Chapter 11

29 4 4
                                        

RENEE

"Renee, breakfast is ready!" my Mother shouted from downstairs, her voice sounding strained.

"I'll be right there!" I shouted from upstairs, putting my curly hair up in a bun.

Once I entered our overly huge kitchen downstairs, I spotted my mother pouring coffee into her mug. She was dressed in red and black plaid pajama bottoms and an oversized black tee.

My mother was gorgeous, she had brown skin, curly hair, which she usually straightens, and an amazing body figure. That's where I inherited my curly hair and the darker part of my skin.

My hair wasn't as curly as hers, and my skin wasn't as brown as hers, because of my father. He had fair skin, and straight brown hair, that began to turn gray. And he had the body of a hockey player.

My parents looked like models.

My Father, Jonathan Alder was a successful private lawyer, and my mother, Olivia Alder, is a real estate agent.

I've looked up to my parents for as long as I could remember. They'd always been in love, successful, beautiful, and overall had a happy life. Of course, things changed when my Father passed.

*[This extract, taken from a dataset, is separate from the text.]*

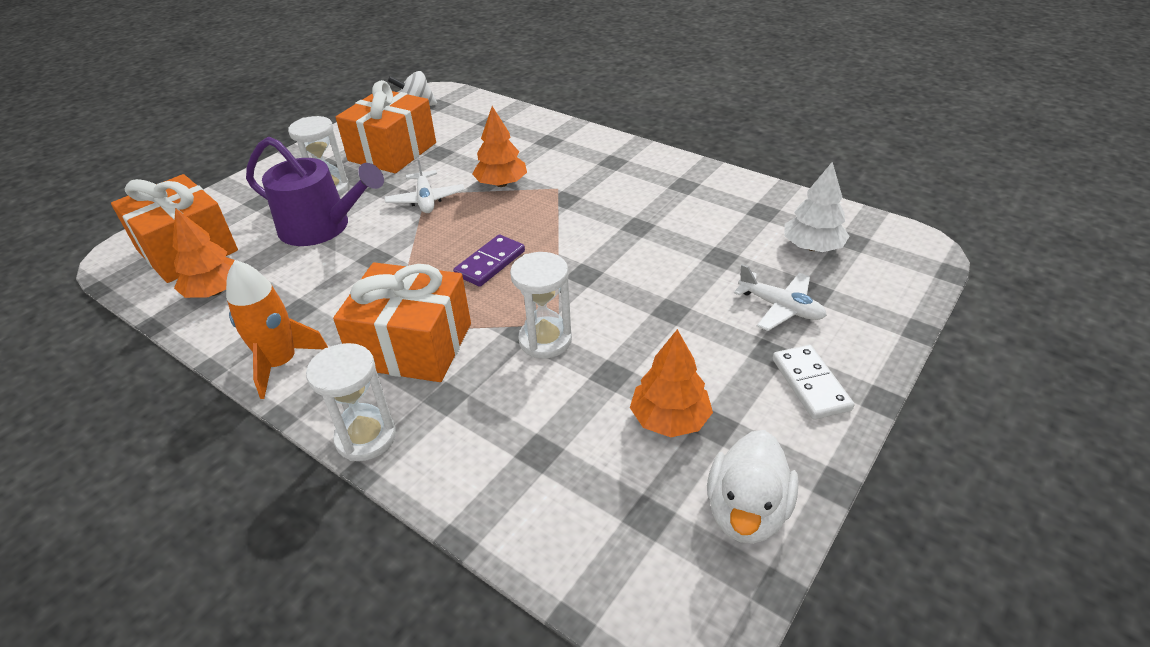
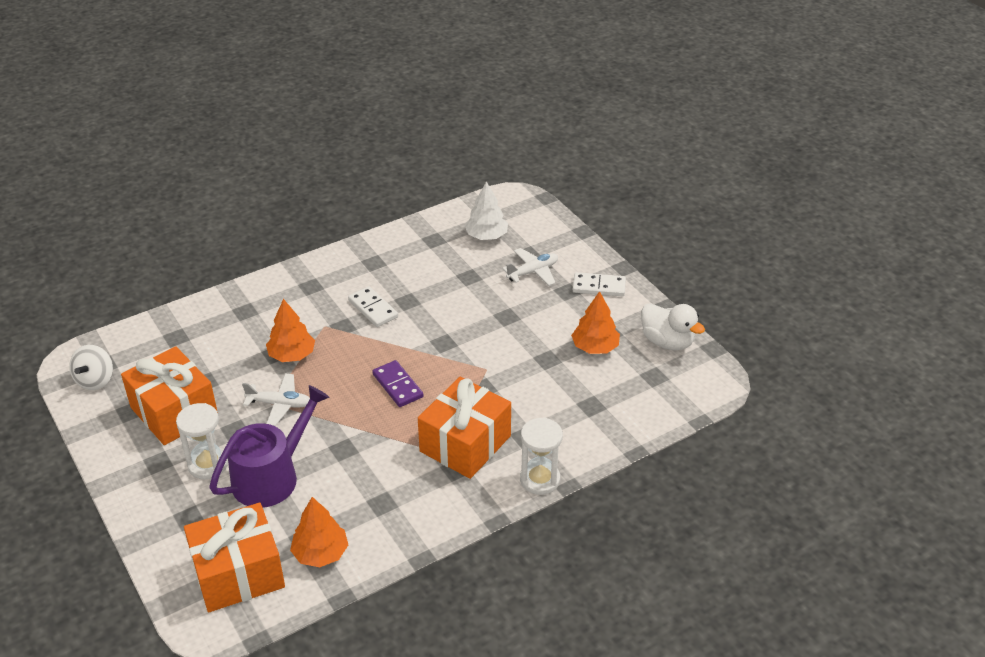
camera: 70 degrees left, 0 degrees up
orange rocket [226,260,328,399] -> none
white hourglass [510,252,572,359] -> none
none -> white domino [348,286,398,327]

My Mother was constantly putting on a smile for me. When she didn't need to because I knew what she was going through. And what she and I were going through wasn't at all pretty.

It looked horrible. And it felt horrible.

Like there was no meaning to life anymore. It felt like everything was completely meaningless and helpless.

So seeing my mother's red-rimmed eyes, while she smiled at me, broke my heart into pieces. Losing a lover was probably one of the most heartbreaking experiences someone could ever go through.

"Mom.." I said feeling completely helpless.

"No, no, I'm okay," She said.

I rushed to her, and hugged her tight as she broke down into tears, "It's okay, I know," I repeated to her.

Seeing someone you love sad, and crying causes something in you to break, because as my mother cried in the crook of my neck, tears slowly began to fall out of my eyes.

My heart felt like it was going to get up and fall out of my chest.

At times like this, when I cried myself to sleep. I just questioned Why, why, why to myself because why would anything like this happen to such a good man?

And it wouldn't just affect the person, it affected those who were around them.

Those who loved them.

My mother and I then slowly collapsed to the floor, both of us crying now.

You could hear our tears echoing from the silent room.

"My Johnny, why, why my Johnny," my Mother said as she cried.

"Mom," I said pushing through, my voice sounding strained, "we'll get through this, okay? Dad would've wanted us to see the best in things."

I wiped the tears out of my eyes. Although, that was completely useless because tears just came rushing back out.

"Yeah," my Mother said, sniffing, "he would've. I'm sorry." She said getting up and cleaning her face.

"It's okay, I know how it feels," I replied.

Once my Mother had sorted herself out she said, "How about we eat breakfast, freshen up, then go shopping."

"Shopping? That sounds nice," I said.

"It won't be a cure, but a solution to this mood," she said, trying to sound enthusiastic.

"A shopping solution, I like it," I replied imagining it.

"Mhm, so eat your breakfast, while I go take a shower and get ready," she said exiting the room.

It was the reminders of my Father that hurt. Just thinking about how life was then. Life with him in it. All the memories that reminded me of him.

Reminders of him hurt my mother too. And I'm pretty sure she was just as broken as I was and felt. Completely intangible.

I was like a puzzle you couldn't put back together.

The pieces were already broken. But the thing about puzzles is that you can put the pieces back together.

Except for my puzzle, I feel like I'm completely unable to put the pieces back together.

Maybe if I had that summer love,  or someone that was there for me, that saw the little things that no one else did, and cared for me like no other, maybe just maybe they'd help me find that brighter picture.

Maybe they'd help me see the light again.

To have the perfect summer. My Perfect Summer.